FRAGMENTO MOSTRADO

Javeed (no es su nombre real), un esposo de 28 años y padre de tres, explicó que vive una doble vida, con su esposa e hijos, quienes desconocen su otra ocupación.

Me di cuenta de que muchos hombres querían dormir conmigo y yo necesitaba dinero. Empecé a ir a casa con la gente y desarrollé un interés. Algunos son ahora mis clientes y me pagan; otros son amigos con los que decido tener sexo”, comentó.

El dinero, resaltó, apenas alcanza para alimentar a sus hijos y proporcionarles útiles escolares. A diferencia de Zainab, afirma que sus clientes nunca usan condones.

Barr declaró: “La criminalización generalizada de la zina (el término islámico para las relaciones sexuales ilícitas) empuja el trabajo sexual a la clandestinidad y corta a las trabajadoras sexuales de las oportunidades que podrían tener para al menos protegerse y que sus condiciones laborales sean más seguras”.

Tanto Javeed como Zainab aseguraron que no ven una salida a su situación actual.

“Sé que es peligroso. Tengo miedo de vivir esta doble vida”, confesó Zainab. “Pero no sé de qué otra manera podría apoyar a mis hermanos menores. Me estoy sacrificando por mi familia”.

MATERIAL MOSTRADO
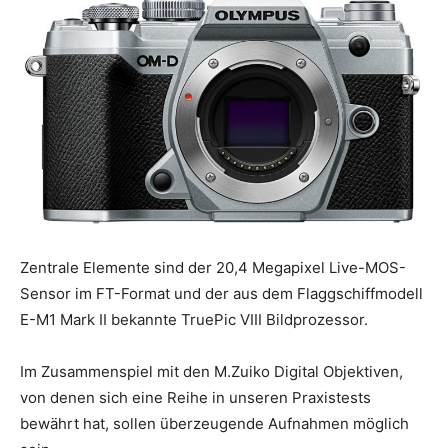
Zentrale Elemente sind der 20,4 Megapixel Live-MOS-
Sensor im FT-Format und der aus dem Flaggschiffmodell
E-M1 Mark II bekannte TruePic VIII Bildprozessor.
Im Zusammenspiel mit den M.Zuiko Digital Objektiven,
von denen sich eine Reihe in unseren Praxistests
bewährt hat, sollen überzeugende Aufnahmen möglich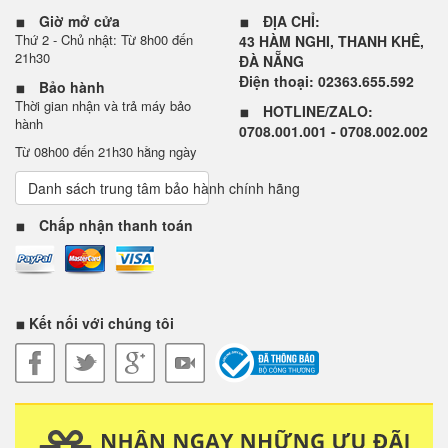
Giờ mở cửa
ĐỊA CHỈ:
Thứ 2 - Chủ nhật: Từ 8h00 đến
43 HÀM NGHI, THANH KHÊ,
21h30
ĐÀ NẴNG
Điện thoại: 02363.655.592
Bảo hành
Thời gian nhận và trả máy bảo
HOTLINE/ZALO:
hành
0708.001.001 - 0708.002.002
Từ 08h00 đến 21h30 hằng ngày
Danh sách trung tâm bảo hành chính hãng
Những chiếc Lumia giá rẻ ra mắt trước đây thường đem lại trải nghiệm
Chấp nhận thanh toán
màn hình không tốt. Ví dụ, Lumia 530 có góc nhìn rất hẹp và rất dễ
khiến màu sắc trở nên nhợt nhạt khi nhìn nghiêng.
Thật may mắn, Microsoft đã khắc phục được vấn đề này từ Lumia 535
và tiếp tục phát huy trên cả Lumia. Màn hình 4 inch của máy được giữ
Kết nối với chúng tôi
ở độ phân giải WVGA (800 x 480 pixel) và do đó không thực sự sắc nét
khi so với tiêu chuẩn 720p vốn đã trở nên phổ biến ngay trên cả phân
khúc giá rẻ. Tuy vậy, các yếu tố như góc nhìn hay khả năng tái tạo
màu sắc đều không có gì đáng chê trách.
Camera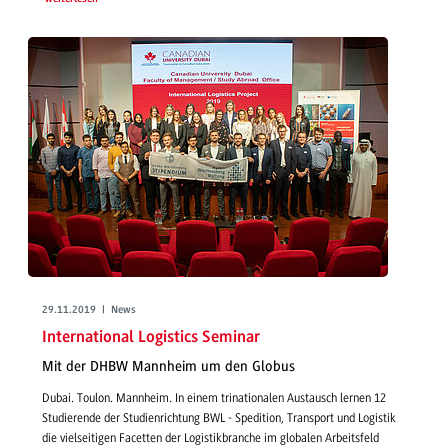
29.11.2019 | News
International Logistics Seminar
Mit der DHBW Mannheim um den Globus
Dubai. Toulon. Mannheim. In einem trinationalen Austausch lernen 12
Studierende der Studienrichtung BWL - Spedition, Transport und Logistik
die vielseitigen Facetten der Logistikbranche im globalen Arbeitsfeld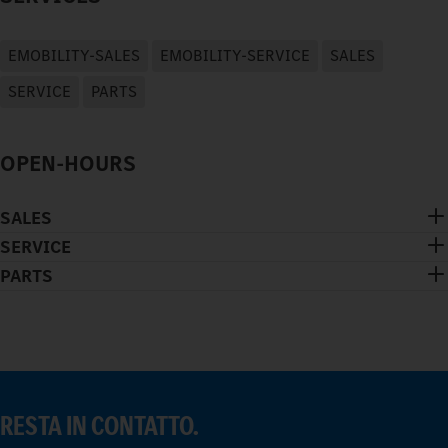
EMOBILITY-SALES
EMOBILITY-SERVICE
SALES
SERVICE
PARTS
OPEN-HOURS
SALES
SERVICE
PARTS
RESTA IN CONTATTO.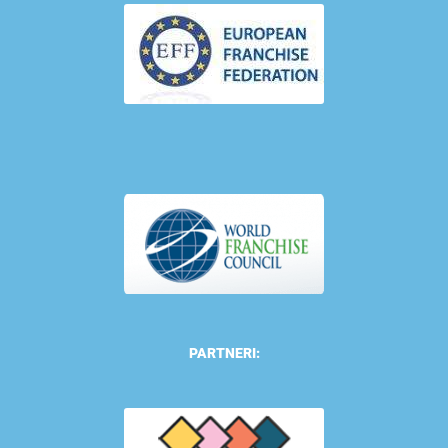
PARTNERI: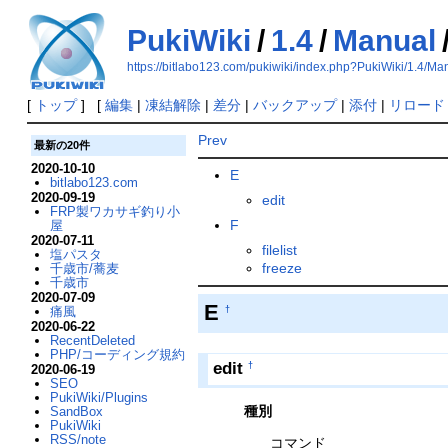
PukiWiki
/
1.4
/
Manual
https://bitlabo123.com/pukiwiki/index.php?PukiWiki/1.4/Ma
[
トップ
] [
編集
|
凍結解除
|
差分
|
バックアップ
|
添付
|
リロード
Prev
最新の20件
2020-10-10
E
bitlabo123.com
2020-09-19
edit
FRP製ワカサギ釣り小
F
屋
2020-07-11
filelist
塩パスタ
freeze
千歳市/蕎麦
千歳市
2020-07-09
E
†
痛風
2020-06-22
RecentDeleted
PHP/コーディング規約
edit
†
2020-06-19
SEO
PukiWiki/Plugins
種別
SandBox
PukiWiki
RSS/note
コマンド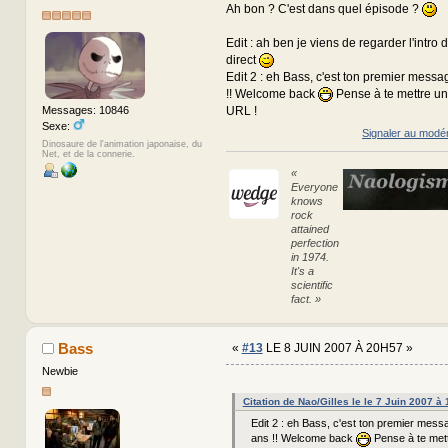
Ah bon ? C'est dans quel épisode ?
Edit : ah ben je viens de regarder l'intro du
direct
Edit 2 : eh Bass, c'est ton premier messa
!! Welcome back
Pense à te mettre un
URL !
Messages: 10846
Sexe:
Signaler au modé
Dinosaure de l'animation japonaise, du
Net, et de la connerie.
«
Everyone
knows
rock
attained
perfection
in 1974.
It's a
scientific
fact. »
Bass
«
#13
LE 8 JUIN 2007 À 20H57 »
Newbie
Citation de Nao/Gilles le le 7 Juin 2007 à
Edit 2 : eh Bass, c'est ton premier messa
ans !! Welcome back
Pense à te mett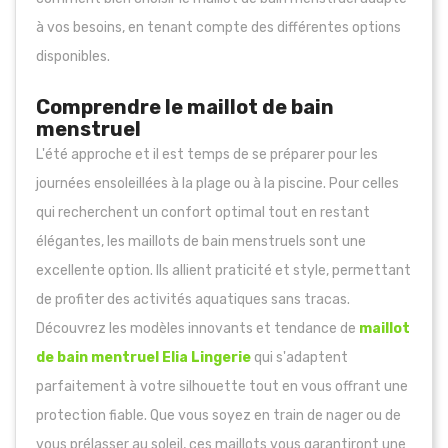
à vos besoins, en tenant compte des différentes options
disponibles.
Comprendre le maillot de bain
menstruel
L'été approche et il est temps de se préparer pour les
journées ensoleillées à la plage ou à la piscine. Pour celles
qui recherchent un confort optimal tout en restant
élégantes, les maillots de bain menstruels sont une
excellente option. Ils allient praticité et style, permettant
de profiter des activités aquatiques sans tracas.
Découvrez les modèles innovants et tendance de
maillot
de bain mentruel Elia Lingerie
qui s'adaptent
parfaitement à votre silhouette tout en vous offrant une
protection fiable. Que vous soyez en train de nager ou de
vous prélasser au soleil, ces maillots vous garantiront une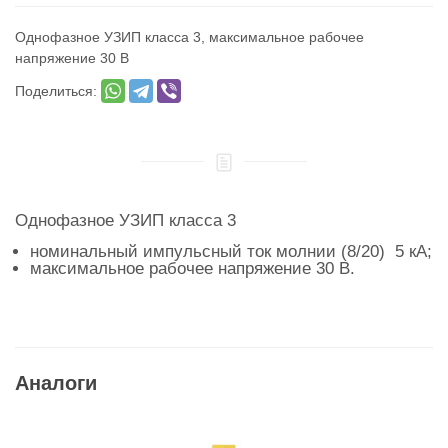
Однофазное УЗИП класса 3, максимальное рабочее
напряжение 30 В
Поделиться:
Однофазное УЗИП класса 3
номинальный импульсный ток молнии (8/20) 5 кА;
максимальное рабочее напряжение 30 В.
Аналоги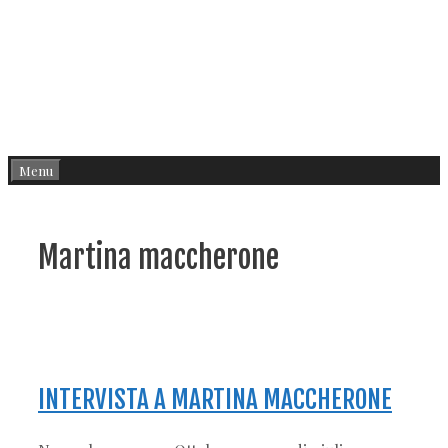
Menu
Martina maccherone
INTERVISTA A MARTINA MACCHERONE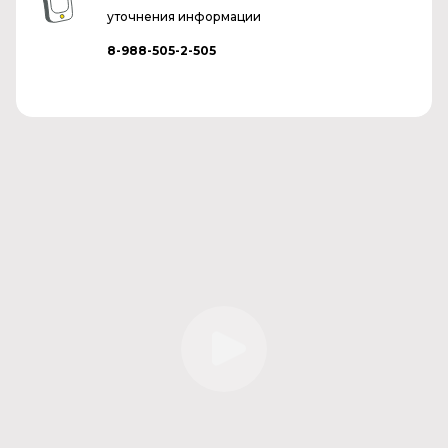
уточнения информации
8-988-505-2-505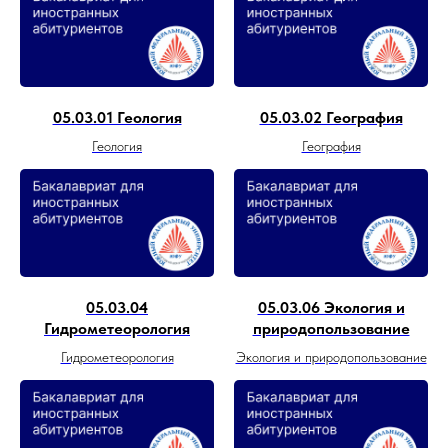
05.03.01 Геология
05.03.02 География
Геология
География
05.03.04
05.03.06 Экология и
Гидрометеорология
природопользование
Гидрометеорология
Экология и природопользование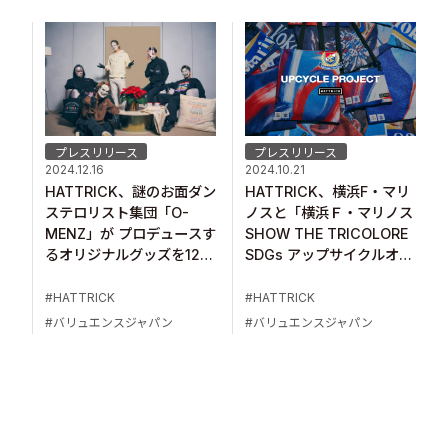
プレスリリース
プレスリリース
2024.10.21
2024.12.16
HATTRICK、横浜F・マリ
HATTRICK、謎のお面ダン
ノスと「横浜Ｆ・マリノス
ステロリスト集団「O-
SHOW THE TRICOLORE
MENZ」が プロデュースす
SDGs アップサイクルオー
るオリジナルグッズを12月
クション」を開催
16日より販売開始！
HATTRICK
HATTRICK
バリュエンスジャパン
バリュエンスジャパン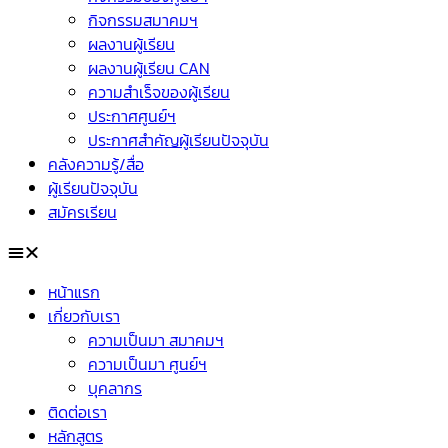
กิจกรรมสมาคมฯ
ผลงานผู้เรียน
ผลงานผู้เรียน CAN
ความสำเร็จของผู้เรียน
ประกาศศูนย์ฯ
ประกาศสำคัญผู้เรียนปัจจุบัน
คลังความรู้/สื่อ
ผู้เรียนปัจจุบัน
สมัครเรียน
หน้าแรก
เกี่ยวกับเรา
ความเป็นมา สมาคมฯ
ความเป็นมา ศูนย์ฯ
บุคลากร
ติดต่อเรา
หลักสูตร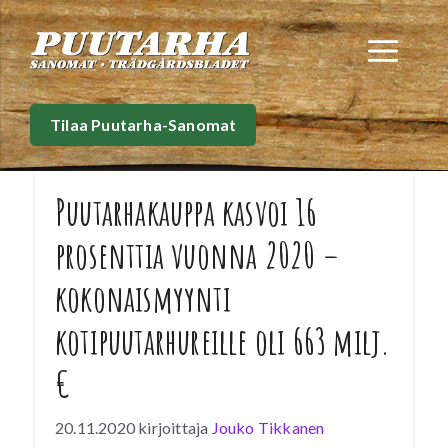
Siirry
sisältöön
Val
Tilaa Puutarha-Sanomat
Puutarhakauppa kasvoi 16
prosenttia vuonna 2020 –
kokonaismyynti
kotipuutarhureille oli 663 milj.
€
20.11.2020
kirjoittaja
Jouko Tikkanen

OBJETIVO DE LA TAREA
Copia del fragmento mostrado el tramo que va desde "El dinero, resaltó, apenas" hasta "nunca usan condones.".

RESPUESTA
El dinero, resaltó, apenas alcanza para alimentar a sus hijos y proporcionarles útiles escolares. A diferencia de Zainab, afirma que sus clientes nunca usan condones.